Objets connectés, le paradoxe de l’abondance

le 03/11/2016 L'AGEFI Hebdo

L'industrie financière doit encore faire fructifier cette masse de données dans un écosystème régulé.

Objets connectés, le paradoxe  de l’abondance
(Fotolia)

Ils sont partout, savent tout et sont intelligents : ce sont les objets connectés. Sans ces capteurs, pas de données massives (big data). Avec l’IoT (Internet of Things), l’industrie financière peut franchir une nouvelle étape. « La première est simple et directe : l’archivage des documents pertinents pour le client (images de chèques, relevés de comptes, etc.), explique Brad King, chief architect chez Scality, société française de solutions logicielles de stockage. La seconde, plus subtile, basée sur l’approche 'big data', consiste à utiliser les données historiques retenues pour étudier les comportements. Cela donne lieu à la détection des fraudes, l’amélioration des services existants ou la création de nouveaux. » Aujourd’hui, en France, « les objets connectés ont principalement trouvé un usage dans l’assurance et le paiement », constate Cédric Langlois, senior manager retail banking d’Investance Partners.

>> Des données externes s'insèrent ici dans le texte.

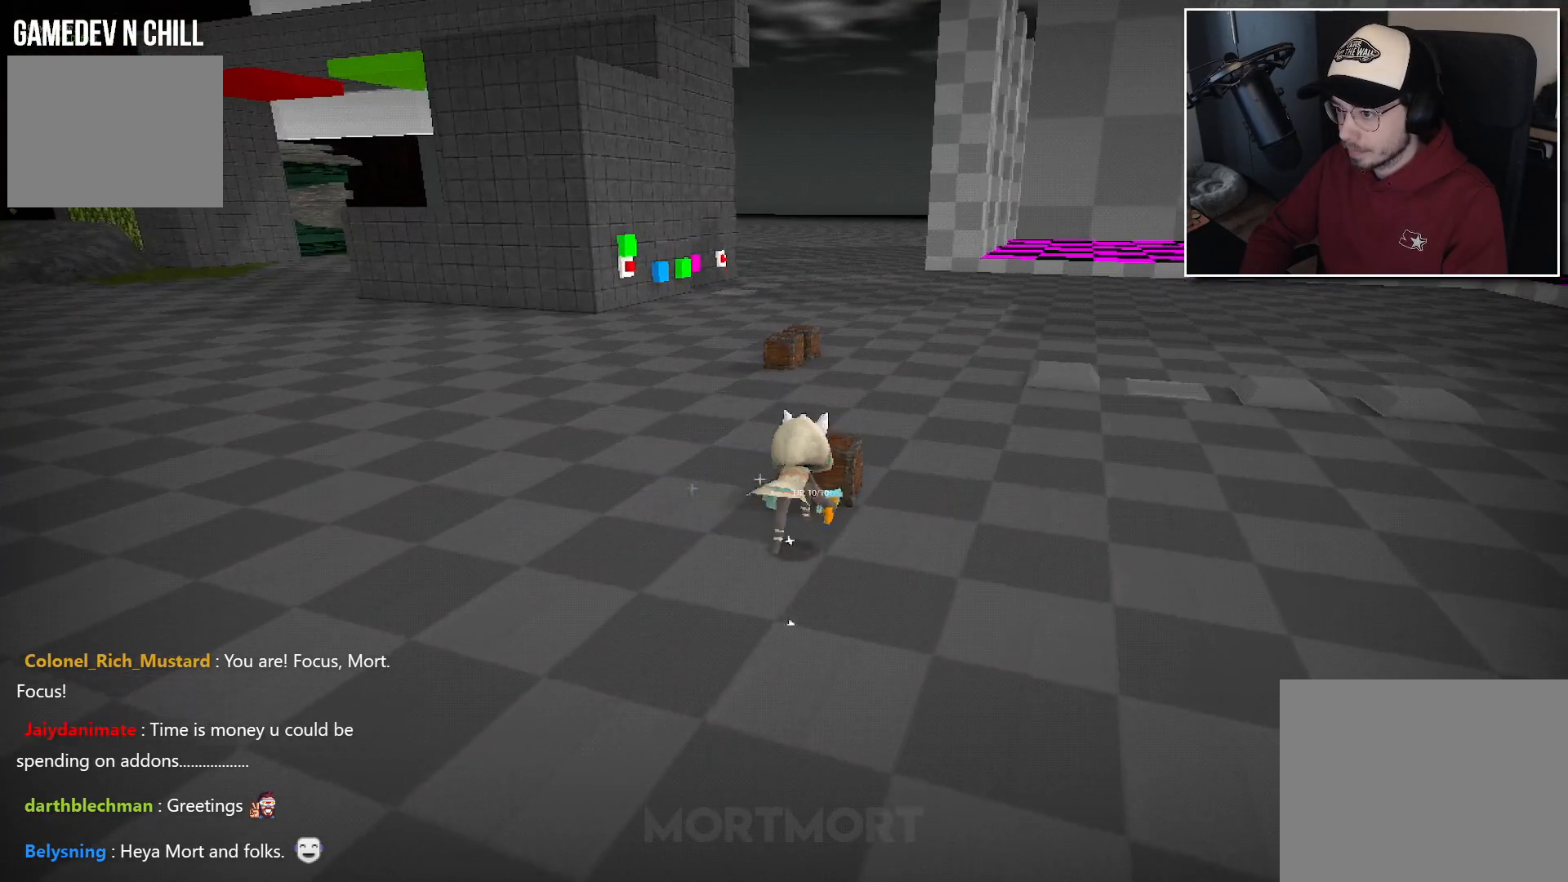
{"buttons": [], "left_stick": "up", "right_stick": "center", "events": [[50, "left_stick", "center"], [100, "Y", "down"], [200, "Y", "up"], [350, "Y", "down"], [467, "left_stick", "up"], [483, "Y", "up"]]}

Axa et Allianz ont, les premiers, proposé le « Pay how you drive ». « Du boîtier qui collecte le kilométrage pour une tarification à l’usage, on est passé à davantage de connexions pour le comportement au volant, explique Nathalie Mostowski, directeur associé d’Oresys. L’assureur applique une grille classique puis établit un 'scoring' selon ses observations. Le client bénéficie d’un bonus sous forme de réduction de prime ou de cadeau en cas de bon comportement. Les offres actuelles sont destinées à conquérir de nouveaux clients. » Une nécessité. Lors de la 8e conférence internationale de la Fédération française de l’assurance (FFA), Pascal Demurger, directeur général de la Maif, a rappelé que la technologie se conjugue avec l’économie du partage. Le tout concourt « structurellement, à une diminution de la masse assurable, confirme une étude menée par le BCG et Morgan Stanley. Jusqu’à 10 % du marché actuel en France » d’ici à 2030.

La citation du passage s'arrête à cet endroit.